Мы выпили еще по одному бокалу превосходного хереса и вышли на веранду. На улице стояла не по-лондонски ясная, безветренная июньская погода; цветочные клумбы, окаймляющие соседний дом, источали нежное благоухание; воздух, казалось, застыл вокруг, как скульптура самого себя. Даже голуби, завсегдатаи Вестминстера, исчезли куда-то – наверное, улетели к воде, на Темзу. Природа смотрела на нас, и казалось, ясно давала понять, что всей ее настоящей, нерукотворной красоте – цветам, небу и улетевшим голубям – нет никакого дела до жалких человеческих потуг и стремлений, и что наши так называемые «художественные способности» для нее даже не смешны, а просто незаметны.
Я вспомнил, что давно хотел попросить у моего друга помощи в разборе математического трактата Аль-Фируджи, к которому я время от времени возвращался.
– Послушайте, Джон, спрошу вас, пока я не забыл.

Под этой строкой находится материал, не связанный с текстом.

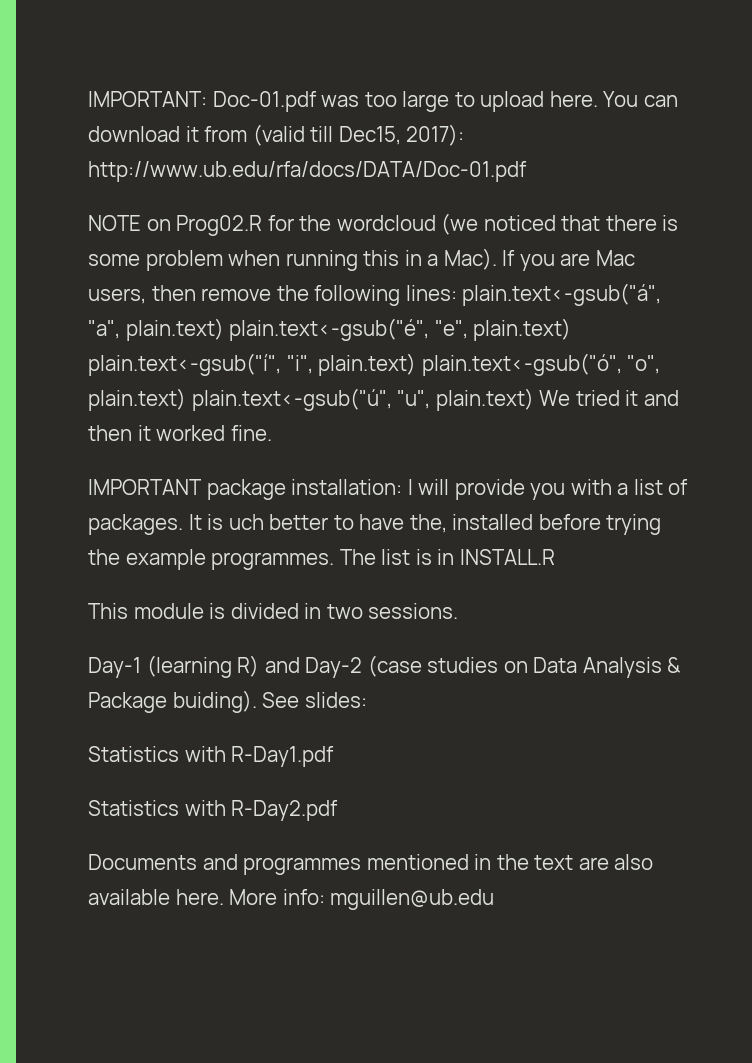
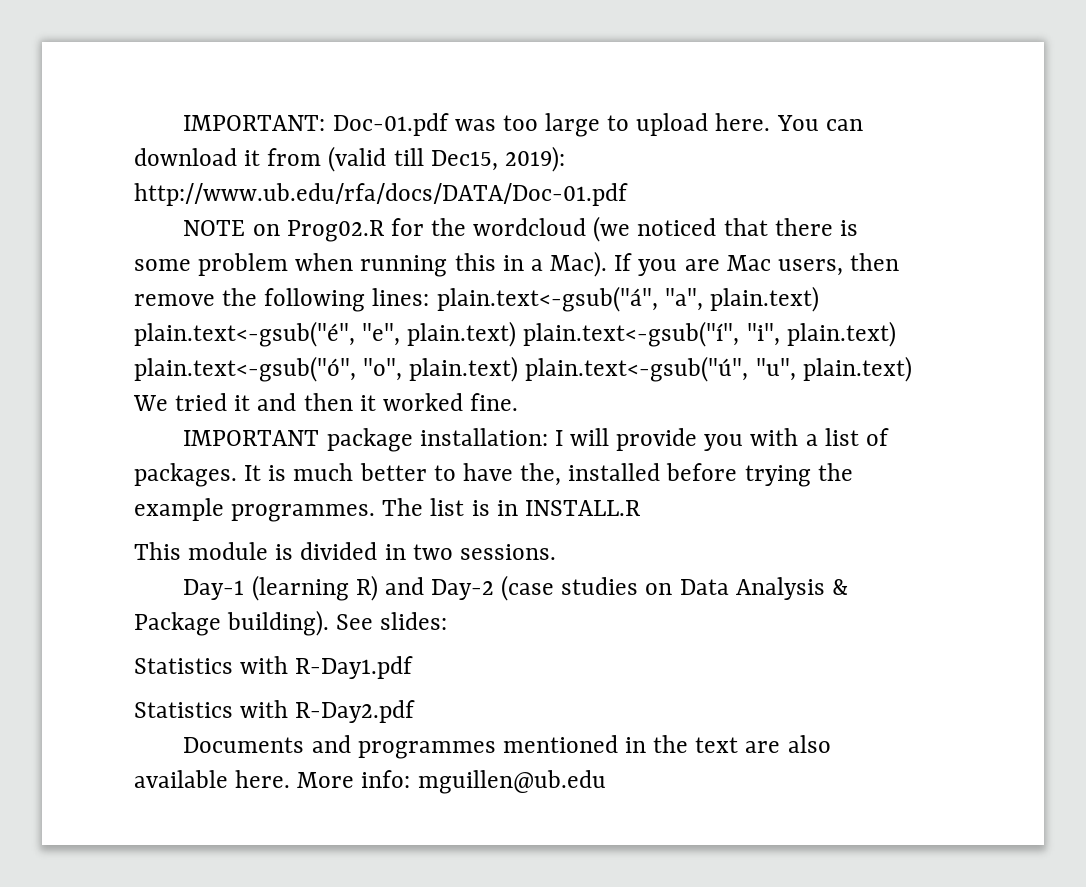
[406,124,465,146] 2017): -> [504,146,565,172] 2019):
[228,514,264,530] uch -> [293,463,354,481] much
[172,690,257,713] buiding). -> [227,610,330,636] building).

Вы ведь профессиональный математик. У меня есть один старинный арабский манускрипт по геометрии, и я уже много лет пытаюсь изучать его, но кое-что не понимаю, кое с чем не согласен, и из-за этого не могу двигаться дальше. Может, вы растолкуете мне?
– Что же, любопытно, можно поглядеть, – отвечал Джон.
Назавтра я принес Джону трактат Аль-Фируджи, переведенный на латынь, а еще через несколько дней мы засели за его чтение. Джон заявил, что знает теорию, изложенную в этом труде, и играючи объяснил мне тот момент, который был для меня камнем преткновения.
– Вы талантливый математик, Джон! – я был удивлен, насколько легко мой друг разрешил мои сомнения.
– Ну что вы, Саймон, если бы! Нет, дорогой, я и в математике тоже лишь хороший середняк, хотя и профессионал. С математикой гораздо проще – там все решает лишь ум, логика, там все строго. Там нет этих, как вы изволили выразиться, «капризов гармонии», хотя сама гармония есть. Но я ведь и настоящей математикой заниматься не могу – мне, знаете ли, надо на жизнь зарабатывать, за этим и пропадаю целыми днями в нашем глупом офисе. Хорошо хоть, что вместе с вами, в приятной компании. Кстати, насчет компании – моя девушка сегодня уехала на три недели к родственникам в Бристоль. Мне предстоит прескучнейший июнь. Давайте, что-ли, этой вашей математикой займемся, у вас есть что-нибудь поинтереснее, чем этот трактат?
Глава двадцать четвертая. Франция, ностальгическая и математическая.
Утром следующего дня, не успел я сесть за свое рабочее место, как Джон подскочил ко мне и с восторгом помахал передо мной каким-то конвертом.
– Это письмо из Франции, от моего старого университетского товарища. Как же, однако, вовремя! Николя уже сто лет не писал, и вот наконец объявился и зовет меня в гости! Я немедленно прошу отпуска и выезжаю.
– В какое же место во Франции вы собрались, Джон?
– В родовое имение Николя неподалеку от Лиможа.
Как выяснилось из дальнейшего рассказа Джона, двадцать лет назад они с Николя вместе учились в Парижском университете и были лучшими друзьями. Это обстоятельство наконец объяснило мне эпизодическую снисходительность и иронию Джона по отношению к нашим английским условностям и манерам: англичанин, поживший за границей – уже не совсем англичанин. А вот француз, где бы он ни жил, всегда остается истинным французом; Николя, по словам Джона, был именно таким неисправимым сыном своей отчизны, а также гениальным математиком, сторонником гугенотов и вольнодумцем такого калибра, какого здесь, в Лондоне, отродясь не видали.
– Не может быть лучшего времени, чем сейчас, для путешествия во Францию. Я не собираюсь весь июнь сидеть дома один и сокрушаться по своей бездарности. Послушайте, Саймон, а поедемте со мной! Когда вы в последний раз были во Франции?
Я не стал долго раздумывать и согласился – мне тоже хотелось тогда развеяться, сменить обстановку. У меня были в тот момент отношения с одной, как оказалось, слишком прозаической дамой, они мне надоели, и я собирался разорвать их. К тому же, южную Францию я не посещал уже очень давно – в последний раз это было, кажется, около двухсот лет назад, во время Каролинской войны. На работе у нас было относительное затишье и нам без колебаний предоставили двухнедельный отпуск. Через два дня, без долгих сборов, мы выехали в Дувр, чтобы переплыть на континент, нанять экипаж и направиться на юг, к солнечной Аквитании.